**TASK INSTRUCTIONS:**
a) In the transformer winding text, how many insulated conductors does the wound cable of a conventional disk type winding usually contain?
b) Convert the lines of the rows from the line containing "right elbow: (757, 623, -6)" to the line containing "left ankle: (279, 412, 0)", both included, into a JSON list of strings with one string per line and no blank lines. Leave the pictures out of the answer.

*** Opening SOURCE DOCUMENT ***

A Winding for high voltage transformer having a predetermined number of spaced winding groups joined to form a single winding transformer, each spaced winding group being solenoid wound from a predetermined number of turns. A method of forming the winding and a transformer including the winding are also disclosed.

Description

FIELD OF THE INVENTION
The present invention relates to a method of forming windings in high voltage transformers and the transformer winding resulting from such a method.
BACKGROUND ART
Any discussion of the prior art throughout the specification should in no way be considered as an admission that such prior art is widely known or forms part of common general knowledge in the field.
The conventional windings in transformer coils for the most common high voltage transformers (132 kv: 11 kV or similar) use a disk type winding. In this winding, the wound cable consists of a number of insulated conductors (up to 32, but usually 4 to 8). The conductors are transposed so that each presents the same impedance to the line to ensure a uniform current distribution among the conductors within the cable.

*** Closing SOURCE DOCUMENT ***
*** Opening DATA FOR THIS TASK ***

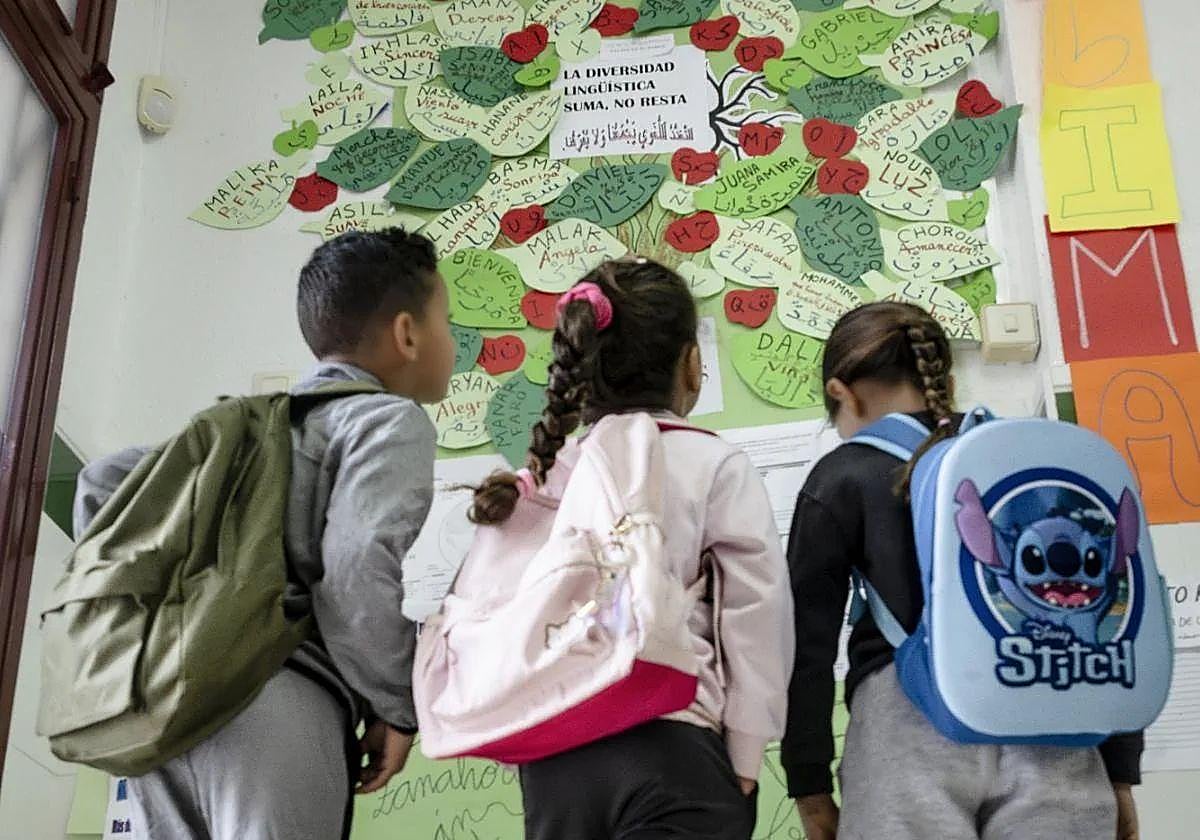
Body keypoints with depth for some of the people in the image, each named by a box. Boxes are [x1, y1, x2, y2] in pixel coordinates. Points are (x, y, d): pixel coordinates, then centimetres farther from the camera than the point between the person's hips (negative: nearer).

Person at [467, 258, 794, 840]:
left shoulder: (544, 471, 4)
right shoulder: (717, 466, -5)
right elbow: (757, 623, -6)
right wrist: (743, 762, 2)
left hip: (555, 753, 5)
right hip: (670, 751, -4)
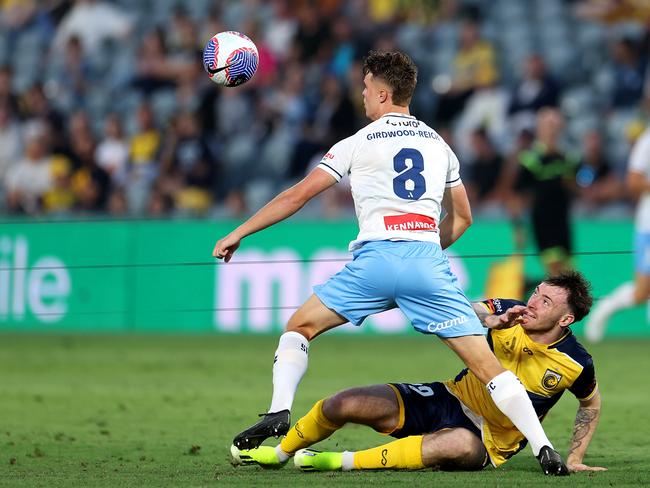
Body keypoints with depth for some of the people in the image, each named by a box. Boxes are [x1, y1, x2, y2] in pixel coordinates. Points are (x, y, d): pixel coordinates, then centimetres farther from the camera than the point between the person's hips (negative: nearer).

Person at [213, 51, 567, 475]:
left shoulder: (359, 144, 8)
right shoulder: (439, 145, 19)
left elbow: (298, 195, 9)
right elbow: (462, 218, 27)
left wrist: (238, 234, 16)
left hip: (376, 258, -2)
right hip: (429, 262, 3)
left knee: (300, 326, 17)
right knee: (485, 361, 0)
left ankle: (279, 412, 0)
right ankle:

*** Closing DATA FOR THIS TASK ***

**RESPONSES BY ITEM NUMBER:**
a) Usually 4 to 8, with a maximum of 32.

b)
[
  "right elbow: (757, 623, -6)",
  "right wrist: (743, 762, 2)",
  "left hip: (555, 753, 5)",
  "right hip: (670, 751, -4)",
  "Body keypoints with depth for some of the people in the image, each named by a box. Boxes are [x1, y1, x2, y2] in pixel coordinates. Points are (x, y, d): pixel coordinates, then centimetres farther from the camera than the point between the person's hips (negative: nearer).",
  "Person at [213, 51, 567, 475]:",
  "left shoulder: (359, 144, 8)",
  "right shoulder: (439, 145, 19)",
  "left elbow: (298, 195, 9)",
  "right elbow: (462, 218, 27)",
  "left wrist: (238, 234, 16)",
  "left hip: (376, 258, -2)",
  "right hip: (429, 262, 3)",
  "left knee: (300, 326, 17)",
  "right knee: (485, 361, 0)",
  "left ankle: (279, 412, 0)"
]